Toute sa vie, Papa a allumé ses cigarettes avec ce briquet, sans qu'une seule fois je n'aie eu la chance de le tenir dans ma main. Il avait quarante-huit ans quand il est mort. Deux fois l'âge que j'avais alors. Je n'ai pas pu m'empêcher d'y penser tandis que je le regardais, statue de cire grisâtre allongée dans une boîte en bois.
Maman avait fait un carton avec ce qu'elle ne voulait pas garder. C'est là que j'ai trouvé le briquet. Il était au milieu de clés orphelines, de vieux mouchoirs en tissus usés à la trame ou encore de journaux tachés par l'humidité. On pourrait dire que je l'ai trouvé par hasard, mais sérieusement, qui croirait à ce genre de hasard ? J'ai hésité quelques secondes, et je m'en suis saisi. Dans ma main, il était exactement comme je l'imaginais. Je l'ai ouvert, la flamme a surgi, puis je l'ai refermé et elle a été étouffée. J'ai recommencé. Clac. Tu vois, Alain, comme ça... Oui, sûrement qu'il aurait dit ça.
Maman m'a vu.
— Qu'est-ce que tu fais ? elle a presque crié.

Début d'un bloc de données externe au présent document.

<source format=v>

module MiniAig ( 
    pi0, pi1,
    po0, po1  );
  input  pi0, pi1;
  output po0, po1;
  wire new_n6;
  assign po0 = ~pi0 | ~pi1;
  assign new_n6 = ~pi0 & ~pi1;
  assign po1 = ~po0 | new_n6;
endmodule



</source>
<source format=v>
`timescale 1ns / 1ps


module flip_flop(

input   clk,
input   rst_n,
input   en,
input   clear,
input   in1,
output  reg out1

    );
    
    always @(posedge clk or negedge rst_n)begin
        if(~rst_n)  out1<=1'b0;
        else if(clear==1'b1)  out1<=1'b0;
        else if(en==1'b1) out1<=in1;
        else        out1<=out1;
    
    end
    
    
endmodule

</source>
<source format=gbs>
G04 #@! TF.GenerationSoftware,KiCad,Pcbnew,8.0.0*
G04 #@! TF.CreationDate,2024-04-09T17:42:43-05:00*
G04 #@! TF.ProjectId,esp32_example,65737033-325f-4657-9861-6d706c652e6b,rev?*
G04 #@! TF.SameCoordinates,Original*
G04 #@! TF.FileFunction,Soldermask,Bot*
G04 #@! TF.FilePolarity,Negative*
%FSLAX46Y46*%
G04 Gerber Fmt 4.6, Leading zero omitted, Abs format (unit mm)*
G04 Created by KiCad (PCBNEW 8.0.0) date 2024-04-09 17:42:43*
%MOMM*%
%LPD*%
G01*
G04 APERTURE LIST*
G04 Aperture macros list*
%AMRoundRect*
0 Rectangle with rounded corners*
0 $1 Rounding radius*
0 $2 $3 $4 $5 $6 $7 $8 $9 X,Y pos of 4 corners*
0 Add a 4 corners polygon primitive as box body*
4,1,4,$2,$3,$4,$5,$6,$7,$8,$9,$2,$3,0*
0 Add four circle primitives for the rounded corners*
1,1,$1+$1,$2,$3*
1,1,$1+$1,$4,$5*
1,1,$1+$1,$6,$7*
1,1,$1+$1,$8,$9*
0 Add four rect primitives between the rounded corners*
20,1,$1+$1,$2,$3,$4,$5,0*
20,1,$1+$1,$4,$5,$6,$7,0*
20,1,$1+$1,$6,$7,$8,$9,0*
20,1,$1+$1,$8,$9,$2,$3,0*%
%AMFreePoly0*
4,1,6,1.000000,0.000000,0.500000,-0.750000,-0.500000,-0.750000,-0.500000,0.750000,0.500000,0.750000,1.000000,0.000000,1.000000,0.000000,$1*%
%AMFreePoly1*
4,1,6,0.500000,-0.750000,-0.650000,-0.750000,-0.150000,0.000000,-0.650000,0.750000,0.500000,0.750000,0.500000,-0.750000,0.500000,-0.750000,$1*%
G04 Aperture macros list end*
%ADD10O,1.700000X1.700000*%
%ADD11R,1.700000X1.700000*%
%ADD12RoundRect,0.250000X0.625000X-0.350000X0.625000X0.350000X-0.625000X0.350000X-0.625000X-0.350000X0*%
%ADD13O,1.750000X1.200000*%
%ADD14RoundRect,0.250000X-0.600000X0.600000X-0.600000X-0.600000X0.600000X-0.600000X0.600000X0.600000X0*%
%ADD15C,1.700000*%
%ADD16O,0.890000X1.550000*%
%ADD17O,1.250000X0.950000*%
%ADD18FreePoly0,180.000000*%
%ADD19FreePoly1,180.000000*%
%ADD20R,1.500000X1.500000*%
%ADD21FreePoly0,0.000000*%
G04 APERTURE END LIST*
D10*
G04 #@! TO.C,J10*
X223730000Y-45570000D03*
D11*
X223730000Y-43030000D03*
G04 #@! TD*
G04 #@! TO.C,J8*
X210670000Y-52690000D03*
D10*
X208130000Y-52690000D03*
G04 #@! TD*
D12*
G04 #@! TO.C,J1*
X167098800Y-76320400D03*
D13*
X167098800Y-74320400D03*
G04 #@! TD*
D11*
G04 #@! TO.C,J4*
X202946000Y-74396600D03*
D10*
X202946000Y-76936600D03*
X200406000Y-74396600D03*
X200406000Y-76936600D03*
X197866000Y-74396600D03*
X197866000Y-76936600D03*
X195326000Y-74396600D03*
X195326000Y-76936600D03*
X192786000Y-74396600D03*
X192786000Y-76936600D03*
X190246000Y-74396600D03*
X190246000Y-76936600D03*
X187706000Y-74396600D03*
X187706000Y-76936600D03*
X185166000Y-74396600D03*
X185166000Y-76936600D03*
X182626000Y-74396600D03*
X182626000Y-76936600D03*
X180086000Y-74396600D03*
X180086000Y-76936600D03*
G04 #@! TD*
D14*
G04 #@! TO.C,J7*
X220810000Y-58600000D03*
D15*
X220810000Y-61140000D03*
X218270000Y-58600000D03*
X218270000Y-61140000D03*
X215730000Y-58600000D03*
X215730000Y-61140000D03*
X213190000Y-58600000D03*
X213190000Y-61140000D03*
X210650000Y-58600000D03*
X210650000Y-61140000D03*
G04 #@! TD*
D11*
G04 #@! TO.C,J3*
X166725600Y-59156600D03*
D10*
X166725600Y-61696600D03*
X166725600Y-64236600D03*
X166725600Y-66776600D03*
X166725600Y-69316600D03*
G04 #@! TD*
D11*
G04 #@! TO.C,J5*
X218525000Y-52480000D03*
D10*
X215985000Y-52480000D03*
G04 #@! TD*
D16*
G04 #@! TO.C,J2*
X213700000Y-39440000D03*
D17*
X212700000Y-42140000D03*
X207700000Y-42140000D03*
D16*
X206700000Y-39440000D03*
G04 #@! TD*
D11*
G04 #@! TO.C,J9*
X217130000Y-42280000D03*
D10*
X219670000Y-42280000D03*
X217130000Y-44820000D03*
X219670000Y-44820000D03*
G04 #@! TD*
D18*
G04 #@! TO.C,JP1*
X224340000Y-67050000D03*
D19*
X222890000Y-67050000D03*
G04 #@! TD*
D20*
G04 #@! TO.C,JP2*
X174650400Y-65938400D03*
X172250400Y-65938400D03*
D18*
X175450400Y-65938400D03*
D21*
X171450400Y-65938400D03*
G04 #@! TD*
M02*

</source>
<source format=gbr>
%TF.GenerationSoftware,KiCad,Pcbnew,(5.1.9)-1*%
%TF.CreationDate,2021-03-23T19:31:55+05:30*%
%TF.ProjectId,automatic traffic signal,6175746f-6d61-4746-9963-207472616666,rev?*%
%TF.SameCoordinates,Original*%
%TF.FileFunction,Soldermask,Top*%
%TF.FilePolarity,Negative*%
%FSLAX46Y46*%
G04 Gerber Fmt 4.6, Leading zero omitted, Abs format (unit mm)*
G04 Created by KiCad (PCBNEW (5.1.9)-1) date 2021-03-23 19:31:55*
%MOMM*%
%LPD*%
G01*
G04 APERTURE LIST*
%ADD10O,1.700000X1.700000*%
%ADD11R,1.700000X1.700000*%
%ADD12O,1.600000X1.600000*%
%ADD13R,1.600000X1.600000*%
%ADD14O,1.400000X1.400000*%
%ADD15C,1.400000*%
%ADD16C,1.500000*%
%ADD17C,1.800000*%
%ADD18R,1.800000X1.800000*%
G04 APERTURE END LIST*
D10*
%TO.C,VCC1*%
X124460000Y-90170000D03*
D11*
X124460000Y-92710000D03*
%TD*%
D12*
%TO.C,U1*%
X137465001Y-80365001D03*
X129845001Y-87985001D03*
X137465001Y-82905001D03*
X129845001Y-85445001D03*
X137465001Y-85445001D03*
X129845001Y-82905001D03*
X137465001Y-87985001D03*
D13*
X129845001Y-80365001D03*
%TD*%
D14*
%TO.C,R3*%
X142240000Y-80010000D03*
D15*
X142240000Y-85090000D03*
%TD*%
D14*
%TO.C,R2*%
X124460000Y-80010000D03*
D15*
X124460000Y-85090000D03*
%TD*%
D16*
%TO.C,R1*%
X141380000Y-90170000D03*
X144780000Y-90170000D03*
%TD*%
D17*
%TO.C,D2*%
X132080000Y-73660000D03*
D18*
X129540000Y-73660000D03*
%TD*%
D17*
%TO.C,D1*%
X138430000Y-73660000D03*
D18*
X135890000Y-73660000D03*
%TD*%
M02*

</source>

— Je vais le garder, je lui ai répondu. Je crois bien que c'est le seul souvenir de lui que je veux vraiment garder.
Maman m'a dévisagé, incrédule.
— Tu es fou, elle m'a dit. C'est cette saleté qui l'a tué. J'aurais dû le lui arracher des mains il y a des années pour le jeter.

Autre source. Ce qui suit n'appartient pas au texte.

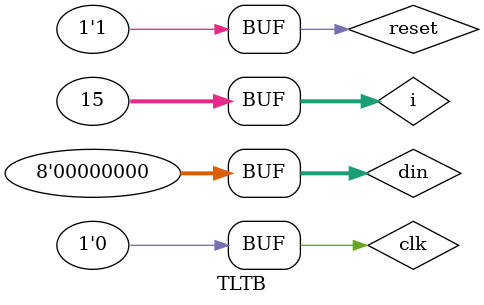
<source format=v>
`timescale 1ns / 1ps


module TLTB;

reg [7:0] din;
reg clk, reset;
integer i = 0;

TopLevel DUT (.din(din), .clk(clk), .reset(reset));

always
begin
clk = 0;
reset = 1;
#5
reset = 0;
#5
clk = 1;
#5
clk = 0;
din = 8'b1000_0111; //Address A0
#5
clk = 1;
#5
clk = 0;
din = 8'b0000_0001; //Address A1
#5
clk = 1;
#5
clk = 0;
din = 8'b1010_1010; //Addres A2
#5
clk = 1;
#5
clk = 0;
din = 8'b0101_0101; //Address A3
#5
clk = 1;
#5
clk = 0;
din = 8'b0110_1001; //Address A4
#5
clk = 1;
#5
clk = 0;
din = 8'b1001_0110; //Address A5
#5
clk = 1;
#5
clk = 0;
din = 8'b0010_1101; //Address A6
#5
clk = 1;
#5
clk = 0;
din = 8'b0000_0000; //Address A7

reset = 1;
for (i = 0; i < 15; i = i + 1)
    begin
    #5
    clk = 1;
    #5
    clk = 0;
    end
    
end
endmodule

</source>
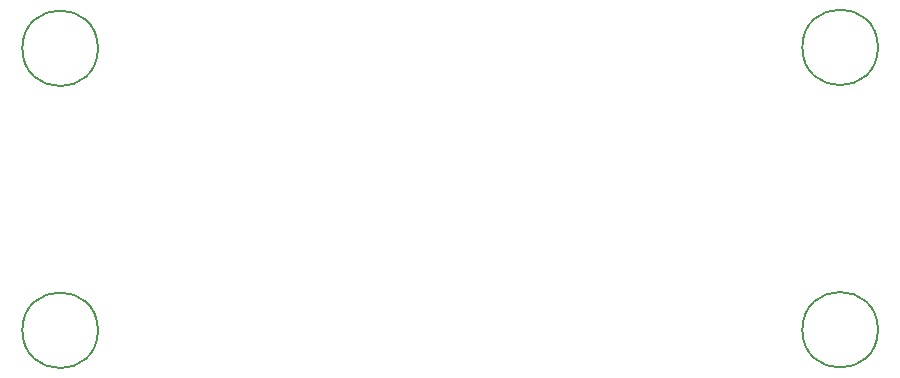
<source format=gbr>
%TF.GenerationSoftware,KiCad,Pcbnew,7.0.9*%
%TF.CreationDate,2024-01-20T18:52:18+00:00*%
%TF.ProjectId,DRV8234 DC Motor Driver Expander,44525638-3233-4342-9044-43204d6f746f,rev?*%
%TF.SameCoordinates,Original*%
%TF.FileFunction,Other,Comment*%
%FSLAX46Y46*%
G04 Gerber Fmt 4.6, Leading zero omitted, Abs format (unit mm)*
G04 Created by KiCad (PCBNEW 7.0.9) date 2024-01-20 18:52:18*
%MOMM*%
%LPD*%
G01*
G04 APERTURE LIST*
%ADD10C,0.150000*%
G04 APERTURE END LIST*
D10*
%TO.C,H2*%
X163728000Y-80183056D02*
G75*
G03*
X163728000Y-80183056I-3200000J0D01*
G01*
%TO.C,H3*%
X97688000Y-104140000D02*
G75*
G03*
X97688000Y-104140000I-3200000J0D01*
G01*
%TO.C,H1*%
X97688000Y-80264000D02*
G75*
G03*
X97688000Y-80264000I-3200000J0D01*
G01*
%TO.C,H4*%
X163728000Y-104093944D02*
G75*
G03*
X163728000Y-104093944I-3200000J0D01*
G01*
%TD*%
M02*

</source>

J'ai haussé les épaules. Elle avait sans doute raison.
— Je le prends quand même, j'ai dit, et elle a quitté la pièce.
Dans le carton j'ai aussi vu le paquet que Papa avait planqué dans les toilettes, sur la fin, alors j'en ai sorti une cigarette et je l'ai allumée avec son briquet.
C'était âcre. Ça ne me plaisait pas, mais j'ai continué à tirer sur la cigarette.
Tout en soufflant la fumée, j'ai à nouveau fait surgir la flamme. Clac. Je ne pouvais m'empêcher de la fixer. J'étais désormais son gardien. Ou peut-être son serviteur. Il m'appartenait de la maintenir en vie. J'ai tiré une nouvelle bouffée. À force de persévérance, j'allais finir par y prendre goût.
J'ai rangé le briquet dans ma poche et je suis sorti.
Je n'avais pas encore rencontré Léna, mais je me suis quand même demandé si dans vingt-quatre ans ma femme à son tour mettrait ce briquet dans le carton de ce qu'elle voudrait voir disparaître.